The Fight Over White Space

Microsoft and Google, on the same side for once, are in in a tussle with commercial TV stations over “white space”, the unused channels in broadcast TV.

Basically, Microsoft sent a prototype to the FCC which was supposed to automatically detect white space, and use the spectrum for (very) high speed connectivity, but it failed because Microsoft never gets anything right the first time.

Broadcaster’s heads are exploding over this proposal, with claims of severe interference, technical problems, and that it will make your daughter date a biker.

While part of this is no doubt a result of the proprietary feelings that broadcasters have regarding “their” (it belongs to all of us) spectrum, I think that another part is that they do not want to have a competing use.

If there is a competing use, at some point regulators might give priority to that use, as opposed to broadcasting reruns of “my mother the car”.

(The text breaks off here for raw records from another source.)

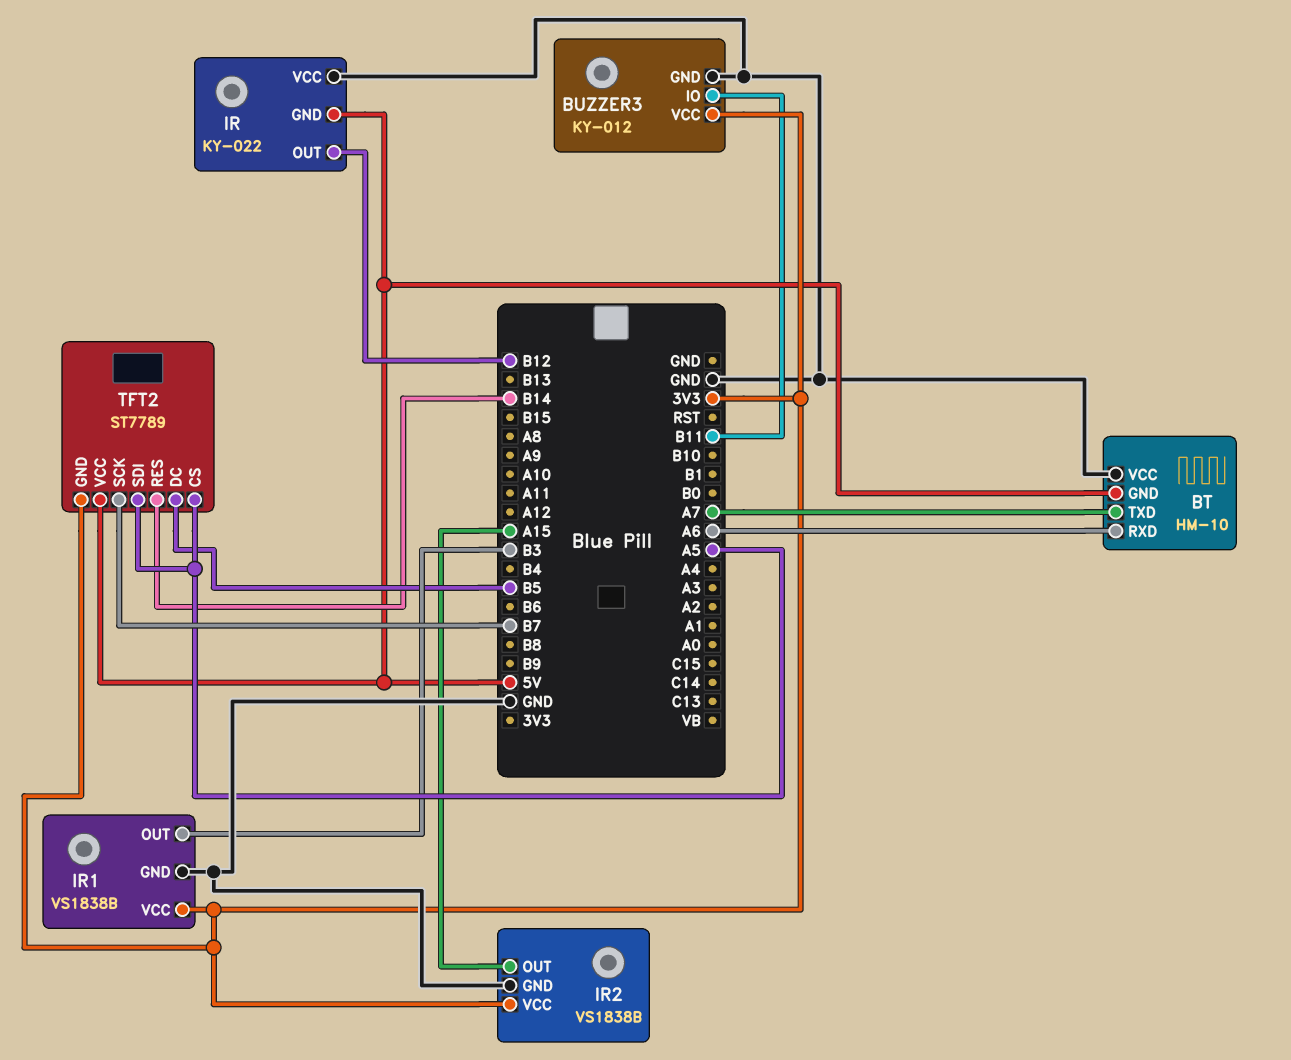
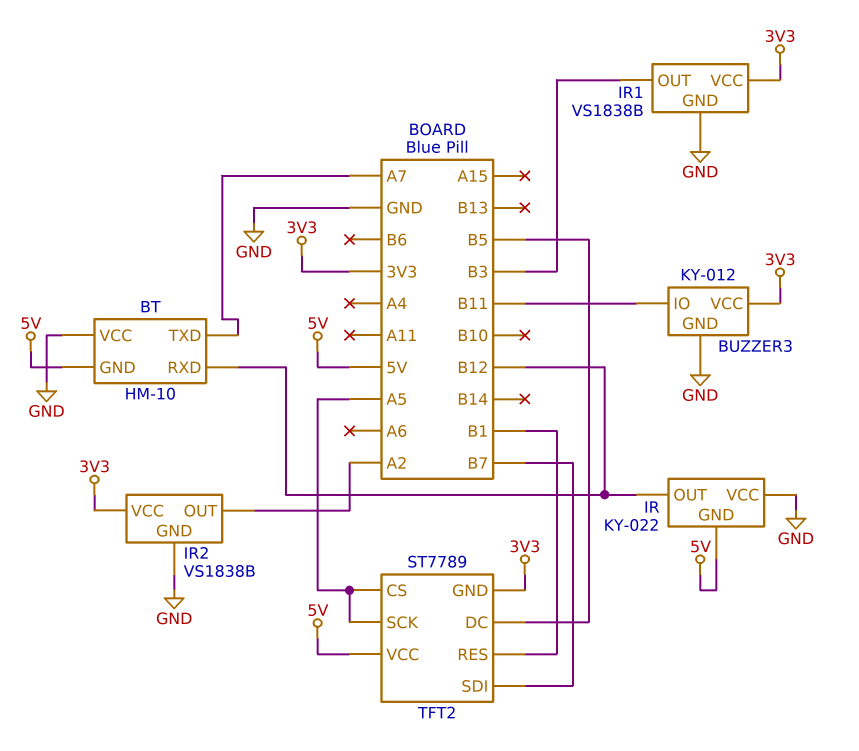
BT pin RXD: A6 -> B12
IR2 pin OUT: A15 -> A2
TFT2 pin RES: B14 -> B1
TFT2 pin SCK: B7 -> A5
TFT2 pin SDI: A5 -> B7

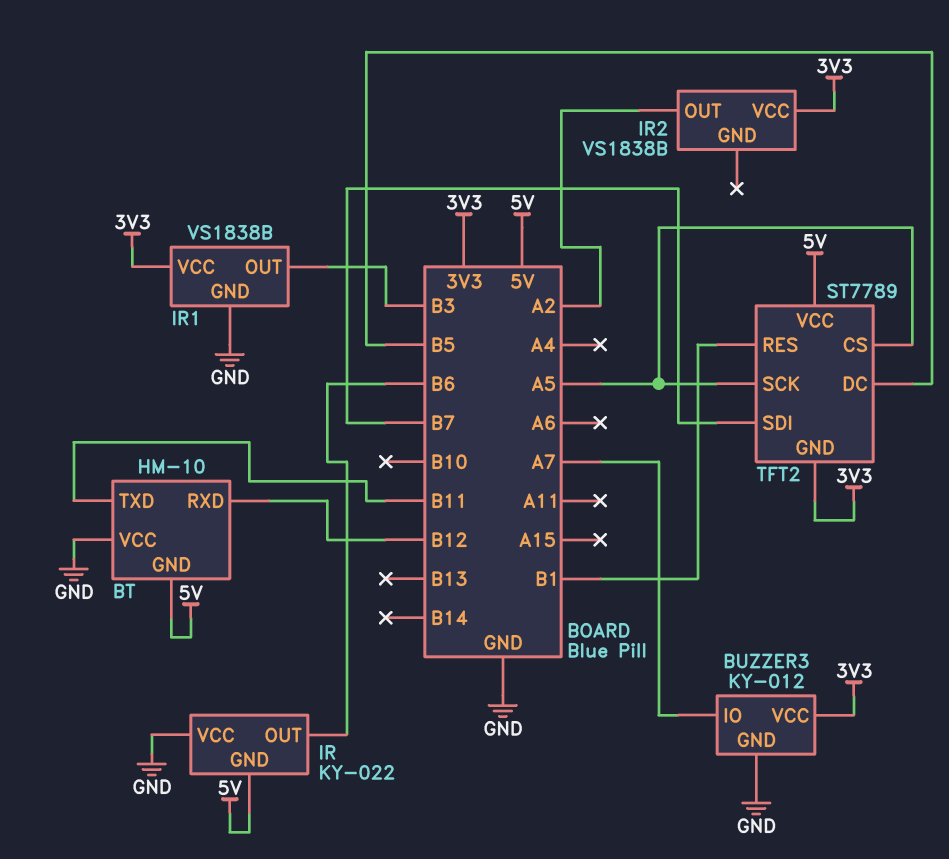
BT pin TXD: A7 -> B11
BUZZER3 pin IO: B11 -> A7
IR pin OUT: B12 -> B6
IR2 pin GND: GND -> none

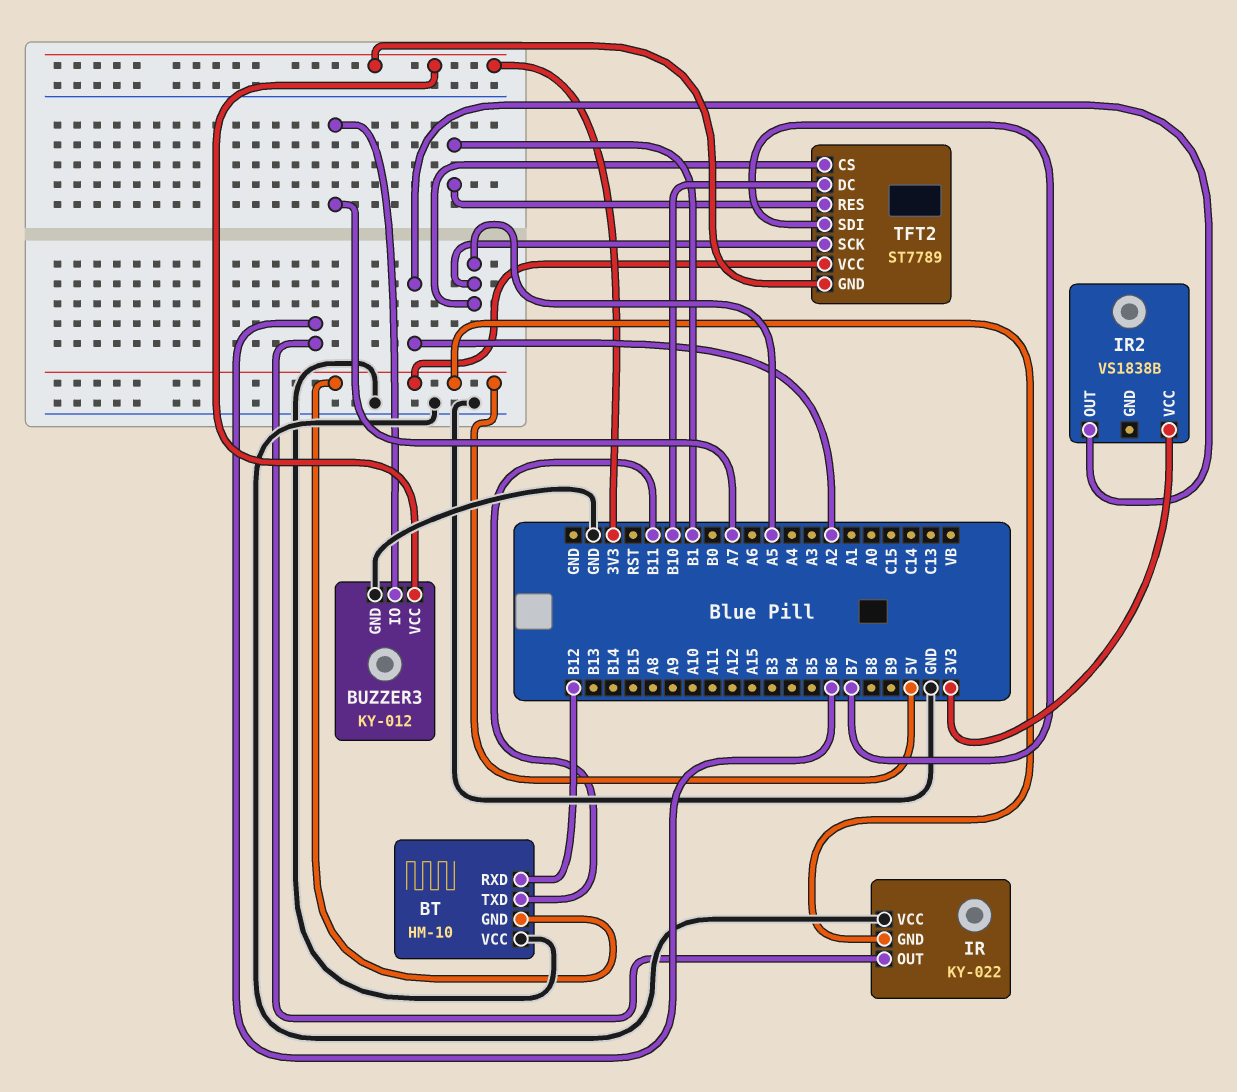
IR1: VS1838B -> none
IR1 pin GND: GND -> none
IR1 pin OUT: B3 -> none
IR1 pin VCC: 3V3 -> none
TFT2 pin DC: B5 -> B10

Army needs three to four years to recover from Iraq strains: chief – Yahoo! News

General Casey is claiming that the service is not broken, but that it will take 3-4 years for it to recover from Iraq.

Well duh!!!

It’s actually going to take longer. When you consider the amount that the army has had to drop it’s standards for recruits, the people held in by stop loss orders and inactive ready reserve (aka backdoor draft), and the people who are staying only because they don’t want to leave their buddies while the fight is still going on, it’s going to be a lot longer.

Afghanistan Clamps Down on Mercenaries Private Security Firms

These guns for hire are not just a problem in Iraq, they are a problem in Afghanistan, where authorities are clamping down on unlicensed, incompetent, and excessively violent security contractors.

Two of the main problems are the US and UK, where many of these firms are based, and which have not signed the International Convention against the Recruitment, Use, Financing and Training of Mercenaries, which is why all the companies we hear about are from the US and UK.

Contact your congressman about getting the us to ratify this convention.

All White Jury

That is all you need to hear to understand why seven boot camp guards and one nurse at the Bay County boot camp were acquitted following the videotaped beating and death of Martin Lee Anderson, a 14 year old black child.

An autopsy found he had a previously undiagnosed blood disorder. The defense argued that is what caused his death. The all-white jury agreed.

The “blood disorder” in question is Sickle Cell trait. This means that he carried one Sickle Cell Anemia gene. The effect of this condition is much like carrying one gene for Cystic Fibrosis: there are no significant effects. (Being heterozygous for Sickle Cell will increase resistance to Malaria and decrease oxygen carrying capacity by much less than 1%, and being heterozygous for CF protects against Diphtheria). The Air Force does not consider Sickle cell trait to be a reson to exclude someone from being a pilot, for example.

“You kill a dog, you go to jail,” Crump said on the courtroom steps just after the verdict was delivered. “You kill a little black boy, nothing happens.”

Welcome to Bay County, Florida.

CIA Director Hayden on Jihad Against CIA Inspector General

General Haden has ordered an inquiry into the work of the CIA’s Inspector General, John L. Helgerson.

Any move by the agency’s director to examine the work of the inspector general would be unusual, if not unprecedented, and would threaten to undermine the independence of the office, some current and former officials say.

Frederick P. Hitz, who served as C.I.A. inspector general from 1990 to 1998, said he had no first-hand information about current conflicts inside the agency. But Mr. Hitz said any move by the agency’s director to examine the work of the inspector general would “not be proper.”

“I think it’s a terrible idea,” said Mr. Hitz, who now teaches at the University of Virginia. “Under the statute, the inspector general has the right to investigate the director. How can you do that and have the director turn around and investigate the I.G.?”

This is clearly an attempt to intimidate or remove the inspector general. It’s pretty much unprecedented, and it is profoundly antithetical to the most basic sort of principals of bureaucratic accountability, so it’s pretty certain that Bush and His Evil Minions have knowledge of and approved this.